What is it?
Parkinson’s disease (PD) is a progressive neurological condition of the central nervous system. Named after English doctor James Parkinson in 1817 and first described as the “shaking palsy”, Parkinson’s disease is characterised by shaking, rigid limbs, slow movement, and later thinking and behavioural problems alongside depression.
While scientists are still unsure why Parkinson’s disease develops, we know it is linked to the production and levels of the chemical dopamine, which is critical for motor control, caused by the death of brain cells. Parkinson’s disease is not life-threatening but symptoms get progressively worse over time.

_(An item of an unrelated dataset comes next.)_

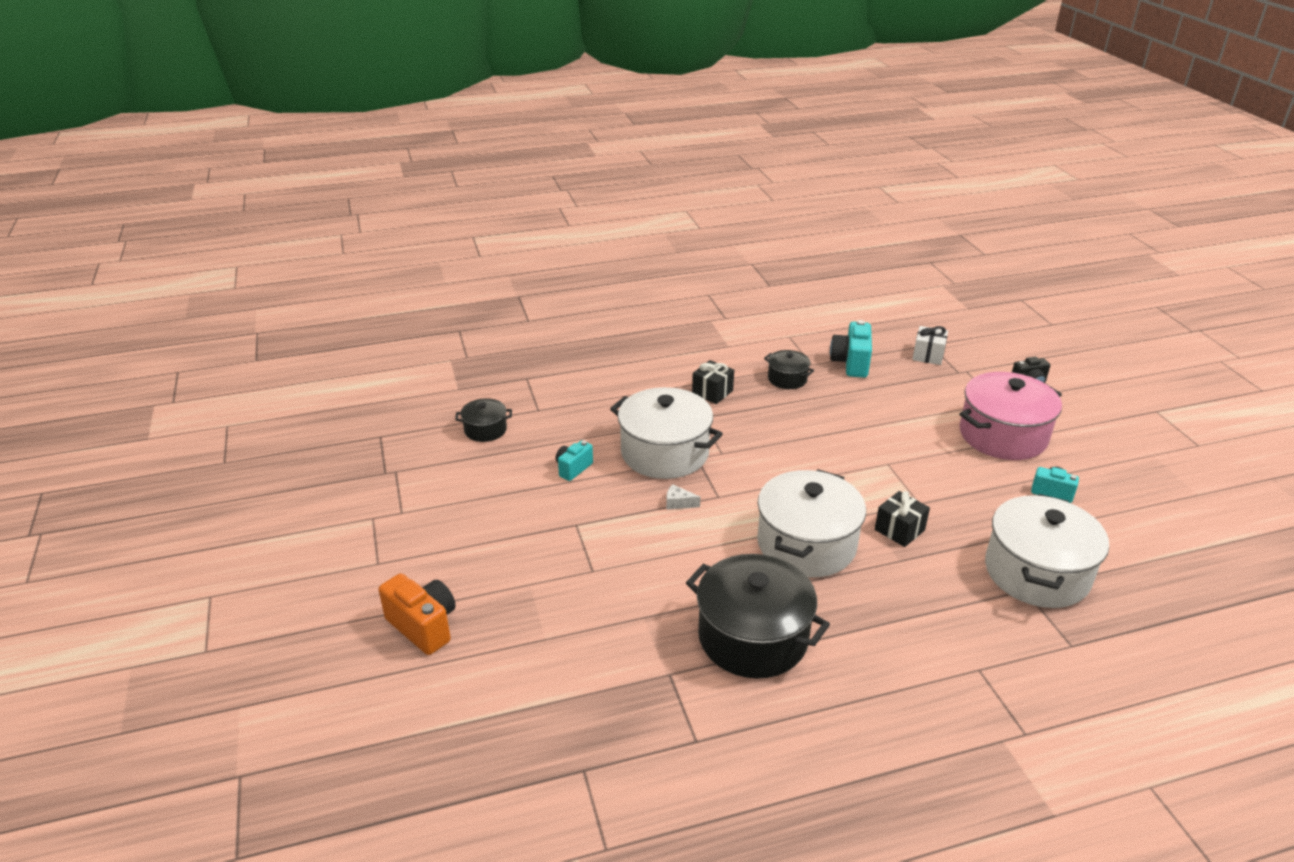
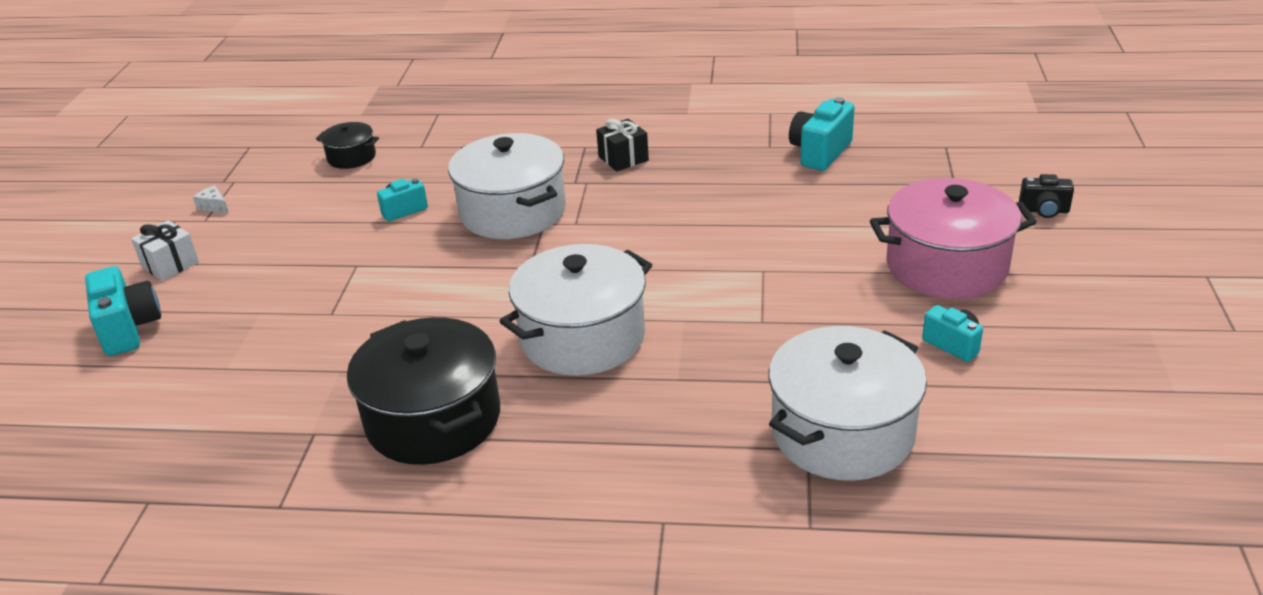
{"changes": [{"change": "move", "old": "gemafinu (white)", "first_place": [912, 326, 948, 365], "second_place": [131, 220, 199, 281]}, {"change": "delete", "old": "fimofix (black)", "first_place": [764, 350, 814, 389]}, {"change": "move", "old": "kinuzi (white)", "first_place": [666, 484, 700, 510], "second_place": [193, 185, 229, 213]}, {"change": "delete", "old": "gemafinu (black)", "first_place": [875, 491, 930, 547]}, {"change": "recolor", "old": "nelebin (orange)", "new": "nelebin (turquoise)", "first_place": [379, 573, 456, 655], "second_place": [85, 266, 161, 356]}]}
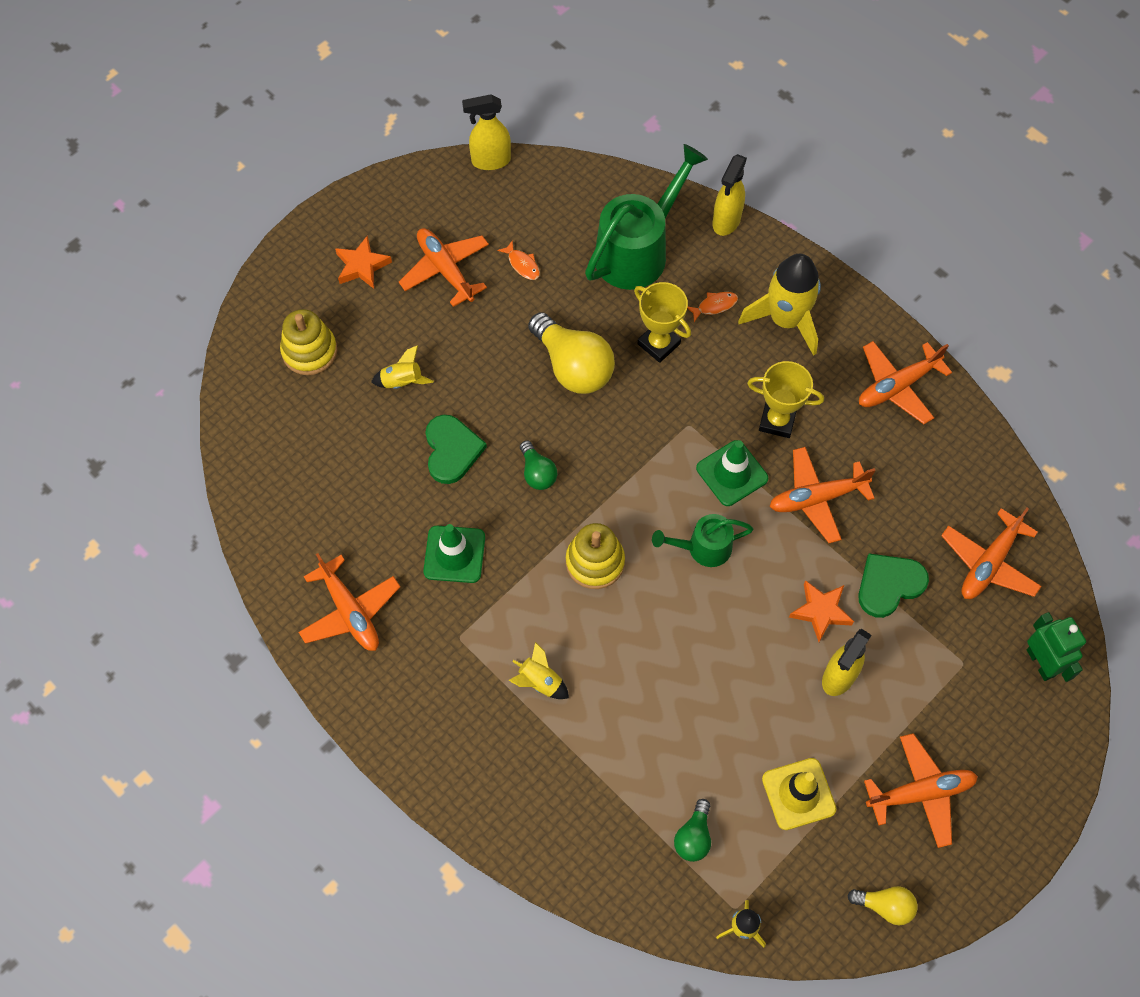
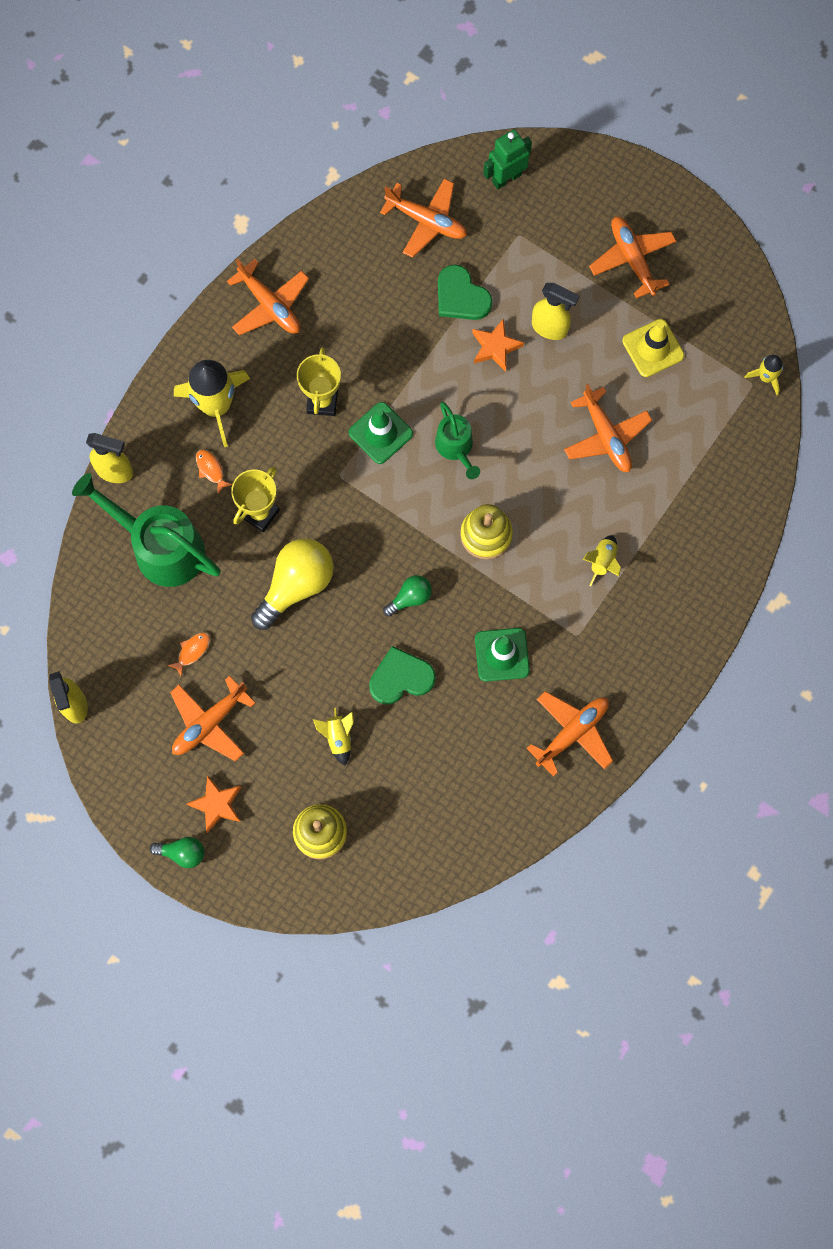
{"changes": [{"change": "move", "old": "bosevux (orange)", "first_place": [769, 447, 876, 543], "second_place": [564, 384, 652, 472]}, {"change": "move", "old": "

Theories on what causes Parkinson’s disease include environmental toxins, oxidative stress, genetic factors or a combination of all three.
How common is it?
The Parkinson’s Disease Foundation estimates up to 10 million people are living with Parkinson’s disease worldwide, including 1 million in the United States, 127,000 in the UK and 66,000 in Australia. While Parkinson’s disease is linked with age, about 5% of people with PD are diagnosed before they turn 40. In the US, Parkinson’s disease is estimated to cost society $25 billion per year.
What is the limit of existing therapy?
There is currently no cure for Parkinson’s disease but a range of treatments do exist, although they can cost up to $1500 per year for medication and $100,000 for therapeutic surgery. Drug treatments work by restoring dopamine levels in the brain, but are known to have side effects including involuntary movements and compulsive behaviour.
What is Prana’s progress?
PBT434 is being advanced as a treatment for Parkinson’s disease, with research funded by the Michael J Fox Foundation. PBT434 has advanced through discovery, chemistry and screening and is currently in the final stage of preclinical testing.

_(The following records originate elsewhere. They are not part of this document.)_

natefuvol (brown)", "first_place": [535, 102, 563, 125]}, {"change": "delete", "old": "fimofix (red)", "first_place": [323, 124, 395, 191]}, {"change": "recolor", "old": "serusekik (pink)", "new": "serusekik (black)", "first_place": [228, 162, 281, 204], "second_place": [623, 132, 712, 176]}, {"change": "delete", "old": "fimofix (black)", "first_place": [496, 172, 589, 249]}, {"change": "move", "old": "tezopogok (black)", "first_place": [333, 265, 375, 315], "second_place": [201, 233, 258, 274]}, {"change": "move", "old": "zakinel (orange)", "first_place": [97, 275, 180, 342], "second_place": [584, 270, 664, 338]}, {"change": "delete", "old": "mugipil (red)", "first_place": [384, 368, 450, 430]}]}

PBT434 is the first molecule designed to inhibit the neurotoxic build-up of alpha synuclein in the brain to support the next generation of PD therapies.
In September 2013, Parkinson's UK awarded £150,000 (AU$260,000) to The University of Leeds to study the mechanism of action of PBT434. Principal Investigator Dr James Duce, from The University of Leeds UK, will collaborate with Professor David Finkelstein of The Florey Institute of Neuroscience and Mental Health (FINMH) in Australia and Associate Professor Robert Cherny of FINMH and Prana’s Head of Research on the Study.
The funds will be used over 18 months to study the mechanism of action of PBT434 in animal models of Parkinson’s disease and Parkinsonian syndromes. In particular, the ability of PBT434 to reduce the elevated iron levels in the Parkinsonian brain, attenuate oxidative stress and alter the function or abundance of iron regulated proteins.
Data presented at 2013 Annual Congress of Parkinson's Disease and Movement Disorders also showed PBT434 has significant disease-modifying capability in multiple animal models of Parkinson's Disease (PD), with potential utility in a range of movement disorders.
The findings were presented by Professor Colin Masters, Director of The Mental Health Research Institute at the Florey Institute of Neuroscience, in a plenary presentation, and Associate Professor David Finkelstein, Head of the Parkinson's Disease Laboratory at the Florey Institute.
A further 1000 novel MPACs are under screening and assessment for therapeutic applications in neurodegenerative diseases.